TEXT PASSAGE
# # # # #

According to the Maha-Parinibbaana Sutta (DN 16, Section 5 Para 3 – 5.3) : D ii 138 the Buddha said this:
Aananda, the twin sala trees are in full bloom, even though it’s not the flowering season. The flowers shower, strew and sprinkle on the body of the One-Thus-Come in homage to him. Heavenly coral-tree blossoms are falling from the sky.... Heavenly sandalwood powder is falling from the sky.... Heavenly music is playing in the sky.... Heavenly songs are sung in the sky, in homage to the One-Thus-Come. But it is not to this extent that one worships a person who is One-Thus-Come, honored, respected, venerated, or paid homage to. Rather, the male or female mendicant, male or female lay disciple who keeps practising the Dhamma in accordance with the Dhamma, who keeps practising masterfully, who lives in accordance with the Dhamma: that is the person who worships, honors, respects, venerates and pays homage to the One-Thus-Come with the highest homage. So you should train yourselves: ‘We will keep practising the Dhamma in accordance with the Dhamma, we will keep practicing masterfully, and we will live in accordance with the Dhamma.’ That’s how you should train yourselves.
So here again, we can see that the Buddha is encouraging developing personal [internal] qualities: Ethics, Meditation and Wisdom [Sila, Samadhi and Panynyaa], rather that spending time with ceremonies about material [external] things [just like with worshiping the six external directions of the world]. This is another example of action-as-refuge [kamma-patisarano].
Most people believe that the Buddha said, if his teaching is compared to a tree: ceremonies are the outer bark of the tree; Generosity [Daana] is the soft inner bark; Meditation is the sapwood; and Wisdom is the heartwood. But at MN 29 the Buddha said, if his teaching is compared to a tree: gain, honour and renown that a person may receive because of his practice of the teaching are the twigs and leaves; Ethics is the outer bark of the tree; Meditation is the soft inner bark; Knowledge and vision [Wisdom] is the sapwood; and [Panynyaa-visuddhi] Perpetual Liberation, unshakable liberation of mind is the heartwood. He does not mention religious ceremonies at all.

# # # # #

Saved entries
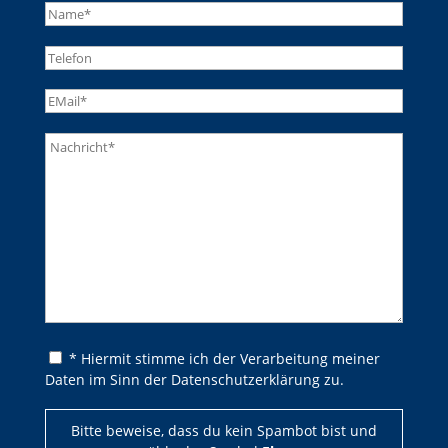
Bitte lasse dieses Feld leer.
Bitte lasse dieses Feld leer.
* Hiermit stimme ich der Verarbeitung meiner
Daten im Sinn der Datenschutzerklärung zu.
Bitte beweise, dass du kein Spambot bist und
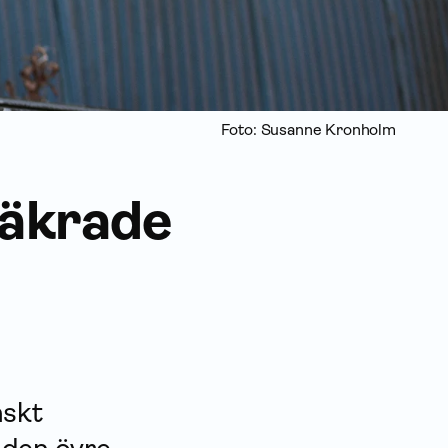
Foto: Susanne Kronholm
säkrade
nskt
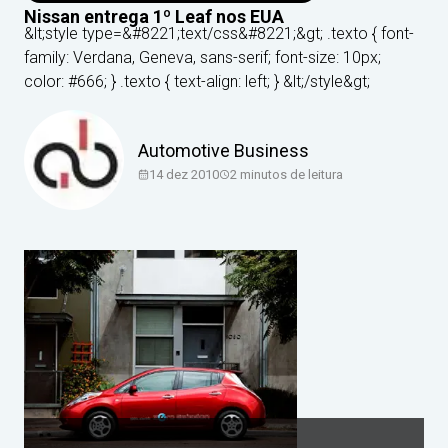
Nissan entrega 1º Leaf nos EUA
&lt;style type=&#8221;text/css&#8221;&gt; .texto { font-
family: Verdana, Geneva, sans-serif; font-size: 10px;
color: #666; } .texto { text-align: left; } &lt;/style&gt;
Automotive Business
14 dez 2010
2
minutos de leitura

# # # # #

ACTIONS TO TAKE
A - In the passage on true homage, what does the Buddha at MN 29 name as the heartwood of the tree?
B - Decide whether each statement agrees with the passage on true homage, and quote the words that settle it: (i) The twin sala trees bloom during their usual flowering season. (ii) At MN 29, Ethics is the outer bark of the tree. (iii) At MN 29, religious ceremonies are named as the outer bark.
C - Put this sentence from the passage on true homage into Spanish: "Aananda, the twin sala trees are in full bloom, even though it’s not the flowering season."

EXPECTED OUTPUTS
A - Perpetual Liberation, unshakable liberation of mind [Panynyaa-visuddhi].

B -
(i) No: "even though it’s not the flowering season."
(ii) Yes: "Ethics is the outer bark of the tree."
(iii) No: "He does not mention religious ceremonies at all."

C - Aananda, los árboles sala gemelos están en plena floración, aunque no es la época de floración.